Saved entries
========================

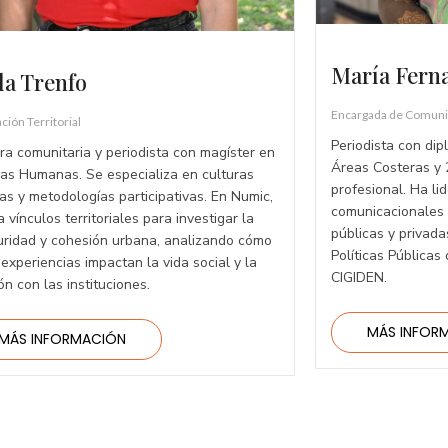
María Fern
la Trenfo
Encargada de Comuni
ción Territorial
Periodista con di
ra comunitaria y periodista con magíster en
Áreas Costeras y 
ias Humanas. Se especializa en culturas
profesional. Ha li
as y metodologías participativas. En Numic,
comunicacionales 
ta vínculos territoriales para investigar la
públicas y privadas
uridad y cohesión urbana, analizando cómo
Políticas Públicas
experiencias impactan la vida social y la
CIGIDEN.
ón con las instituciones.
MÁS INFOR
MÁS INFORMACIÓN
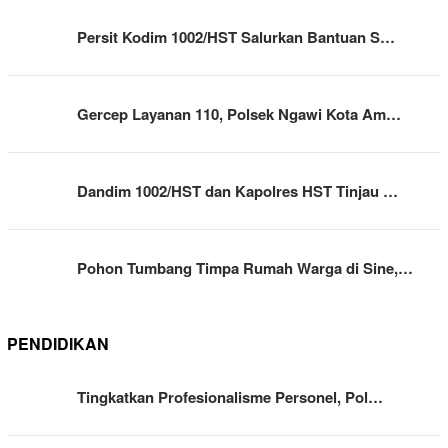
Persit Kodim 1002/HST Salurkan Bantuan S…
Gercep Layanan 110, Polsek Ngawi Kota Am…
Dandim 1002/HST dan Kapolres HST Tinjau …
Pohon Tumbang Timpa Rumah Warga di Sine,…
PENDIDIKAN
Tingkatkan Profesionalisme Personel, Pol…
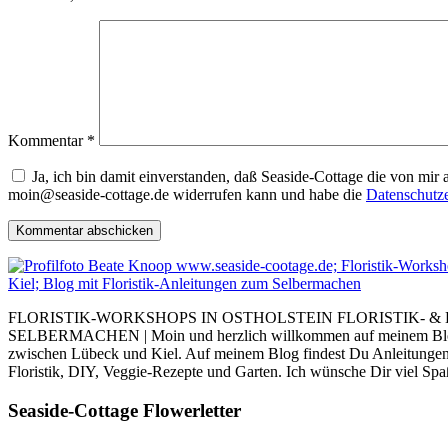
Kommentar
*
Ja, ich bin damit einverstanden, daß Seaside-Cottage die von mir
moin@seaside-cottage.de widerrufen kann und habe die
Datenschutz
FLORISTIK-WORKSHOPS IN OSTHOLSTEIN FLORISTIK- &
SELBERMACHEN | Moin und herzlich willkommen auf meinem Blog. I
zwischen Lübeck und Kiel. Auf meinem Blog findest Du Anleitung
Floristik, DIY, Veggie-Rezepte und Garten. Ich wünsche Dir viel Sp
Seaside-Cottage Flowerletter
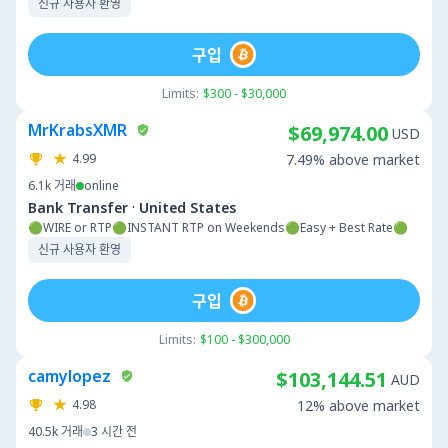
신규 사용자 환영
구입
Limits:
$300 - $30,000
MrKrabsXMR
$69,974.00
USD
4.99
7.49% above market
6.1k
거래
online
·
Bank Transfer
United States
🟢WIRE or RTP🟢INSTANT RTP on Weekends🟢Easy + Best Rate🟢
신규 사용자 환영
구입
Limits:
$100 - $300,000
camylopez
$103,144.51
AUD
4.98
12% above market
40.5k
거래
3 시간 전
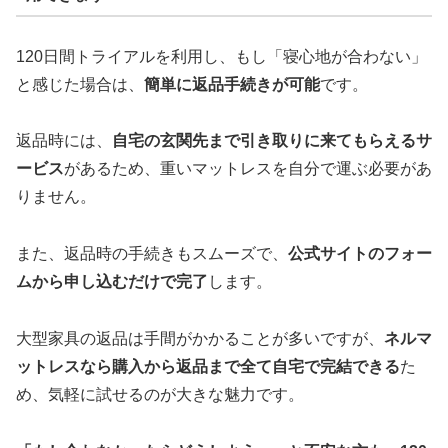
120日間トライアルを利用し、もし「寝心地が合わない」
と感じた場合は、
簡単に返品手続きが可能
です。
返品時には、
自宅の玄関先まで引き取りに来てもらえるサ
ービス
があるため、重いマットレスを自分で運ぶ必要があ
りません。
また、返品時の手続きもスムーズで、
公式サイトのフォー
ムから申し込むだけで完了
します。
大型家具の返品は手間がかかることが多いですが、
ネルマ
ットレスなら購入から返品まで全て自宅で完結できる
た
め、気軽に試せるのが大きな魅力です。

========================

• TASK TO COMPLETE: Give the data again word for word, without images.

• TASK RESULT:
María Fern
la Trenfo
Encargada de Comuni
ción Territorial
Periodista con di
ra comunitaria y periodista con magíster en
Áreas Costeras y 
ias Humanas. Se especializa en culturas
profesional. Ha li
as y metodologías participativas. En Numic,
comunicacionales 
ta vínculos territoriales para investigar la
públicas y privadas
uridad y cohesión urbana, analizando cómo
Políticas Públicas
experiencias impactan la vida social y la
CIGIDEN.
ón con las instituciones.
MÁS INFOR
MÁS INFORMACIÓN
Persit Kodim 1002/HST Salurkan Bantuan S…
Gercep Layanan 110, Polsek Ngawi Kota Am…
Dandim 1002/HST dan Kapolres HST Tinjau …
Pohon Tumbang Timpa Rumah Warga di Sine,…
PENDIDIKAN
Tingkatkan Profesionalisme Personel, Pol…
Kommentar
*
Ja, ich bin damit einverstanden, daß Seaside-Cottage die von mir
moin@seaside-cottage.de widerrufen kann und habe die
Datenschutz
FLORISTIK-WORKSHOPS IN OSTHOLSTEIN FLORISTIK- &
SELBERMACHEN | Moin und herzlich willkommen auf meinem Blog. I
zwischen Lübeck und Kiel. Auf meinem Blog findest Du Anleitung
Floristik, DIY, Veggie-Rezepte und Garten. Ich wünsche Dir viel Sp
Seaside-Cottage Flowerletter
신규 사용자 환영
구입
Limits:
$300 - $30,000
MrKrabsXMR
$69,974.00
USD
4.99
7.49% above market
6.1k
거래
online
·
Bank Transfer
United States
🟢WIRE or RTP🟢INSTANT RTP on Weekends🟢Easy + Best Rate🟢
신규 사용자 환영
구입
Limits:
$100 - $300,000
camylopez
$103,144.51
AUD
4.98
12% above market
40.5k
거래
3 시간 전
120日間トライアルを利用し、もし「寝心地が合わない」
と感じた場合は、
簡単に返品手続きが可能
です。
返品時には、
自宅の玄関先まで引き取りに来てもらえるサ
ービス
があるため、重いマットレスを自分で運ぶ必要があ
りません。
また、返品時の手続きもスムーズで、
公式サイトのフォー
ムから申し込むだけで完了
します。
大型家具の返品は手間がかかることが多いですが、
ネルマ
ットレスなら購入から返品まで全て自宅で完結できる
た
め、気軽に試せるのが大きな魅力です。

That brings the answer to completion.